In recent statements, Federal Reserve officials have largely downplayed the chances of an interest rate hike on September 20. However, September and October’s CPI numbers in combination will inform whether the Fed decides to make what might be a final increase in short-term rates on November 1.
The bond market doesn’t see a November hike as too likely, giving it about, a 1 in 3 chance currently, but if the next two CPI reports show inflation running hot, especially in the service and shelter categories that the Fed is watching closely, then the chance of a November hike could increase. Nowcasts, currently estimate that the month-on-month inflation rate could accelerate in the two upcoming CPI releases and it remains to be seen what the Fed will tolerate before another potential interest rate hike.
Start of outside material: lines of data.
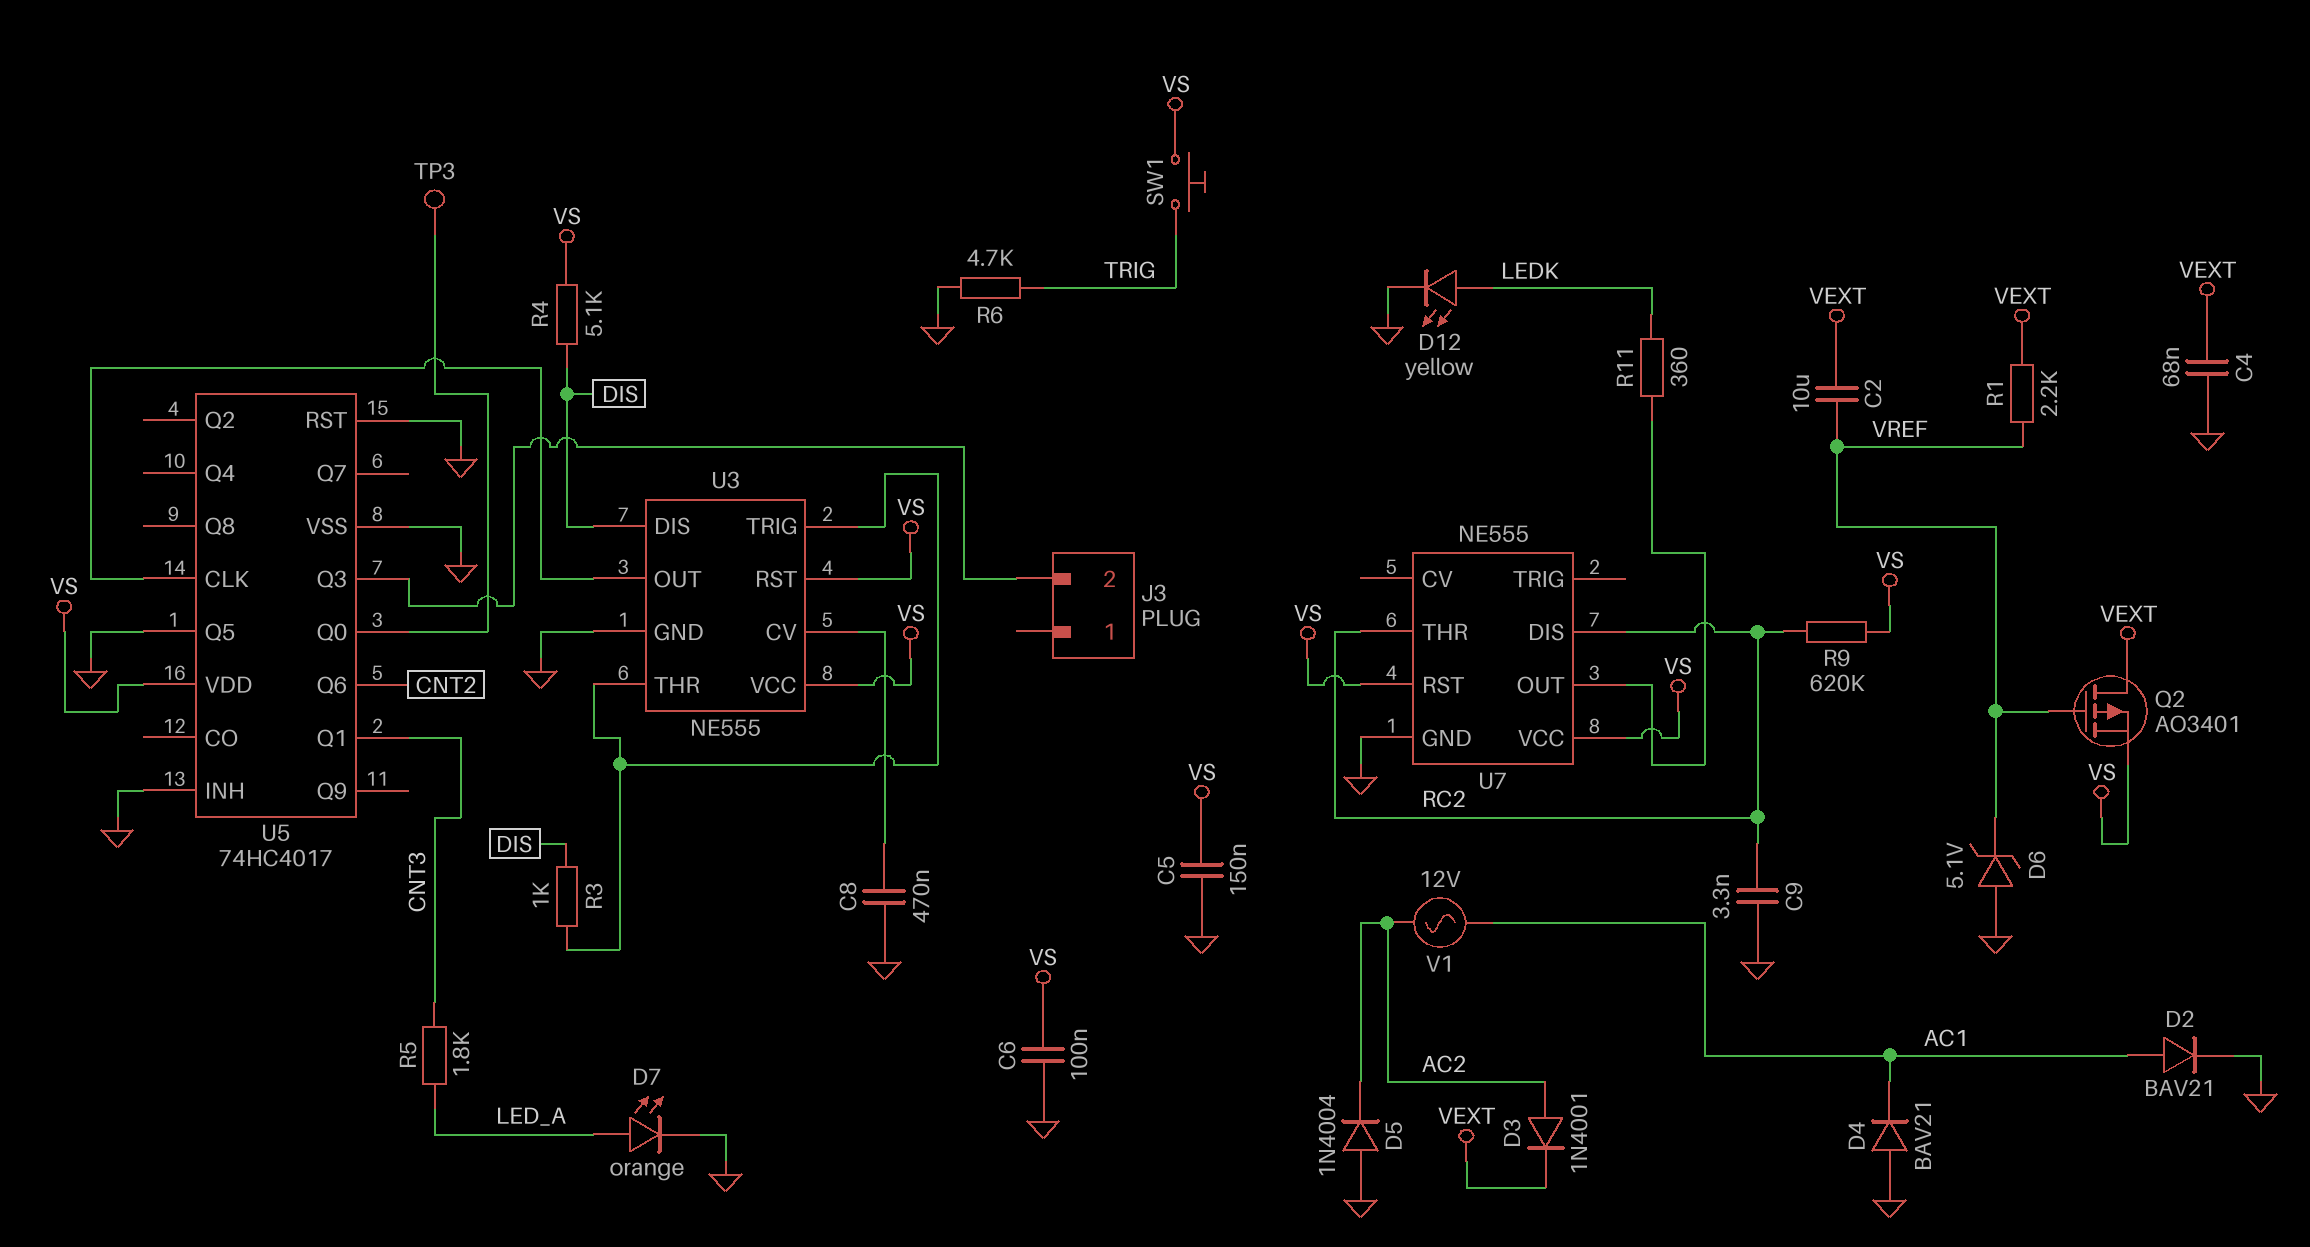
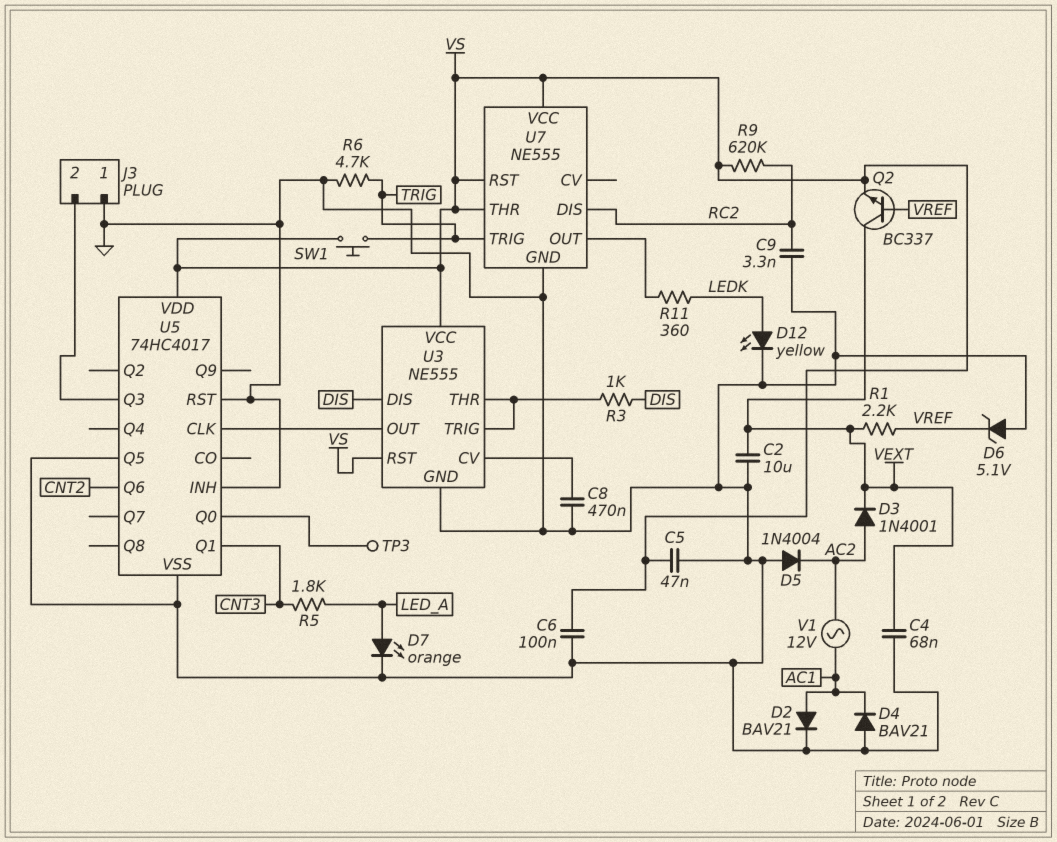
C2: 10uF (VEXT, VREF) -> 10uF (GND, VEXT)
C5: 150nF (GND, VS) -> 47nF (GND, VS)
J3 pin 1: none -> GND
Q2: PMOS AO3401 (G VREF, D VEXT, S VS) -> NPN BC337 (B VREF, C VEXT, E VS)
R4: 5.1k (DIS, VS) -> none
U7 pin THR: RC2 -> VS
U7 pin TRIG: none -> TRIG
Nowcasts of CPI inflation as estimated by researchers the Cleveland Fed is calling for a sharp spike in the month-on-month inflation in August CPI to almost 0.8%, in part due to gasoline prices moving up over 6% month-on-month in August. However, stripping out food and energy, core CPI is estimated at 0.4% month-on-month. That would be higher than the prior two month’s readings, but the Fed will be looking past the headline figures to underlying trends in several key categories. It is also worth noting that in recent months, nowcast estimates have tended to overstate actual CPI inflation, despite a relatively robust long-term forecasting record.
What The Fed Is Watching For
Aside from the overall level of inflation, the Fed will be particularly interested in inflation for services. Services includes a range of categories such as medical care and financial services. Their concern is that services prices have continued to rise driven, in part, by rising wage costs, which are a key cost in delivering most services. As wages growth appear to be dropping back, services prices might moderate too. The Fed is still watching the data closely for trends here, though recent data has been fairly encouraging.
Secondly, the Fed is concerned about home price trends. The CPI picks up with housing costs with a lag to the latest home prices, because a lot of the pricing data comes from lease rates, which are measured using a panel approach and leases often only reprice annually. Both of these measurement techniques mean that CPI data on shelter costs is slow to follow the latest trend in home prices by at least several months.
Here the Fed is reasonably confident that shelter costs should see some disinflation as the drop in home prices in late 2022 and early 2023 as mortgage costs rose relatively steeply becomes reflected in CPI figures after a lag.
However, since the spring, home prices in aggregate, have rebounded somewhat. Since shelter costs are such a large component of inflation, if prices don’t flatten out or decline in this category, then the Fed has suggested it could move rates higher.
What To Look For
It would likely take very concerning CPI numbers on September 13 for the Fed to look to move rates higher on September 20. That’s after a range of recent Fed statements that signaled some patience before any further rate moves. However, if CPI inflation doesn’t show some disinflation in services and shelter costs, then the Fed may start to prepare the market for a rate increase at their November meeting. If we see reassuring inflation figures, it’s possible that we’re already at peak interest rates for this cycle.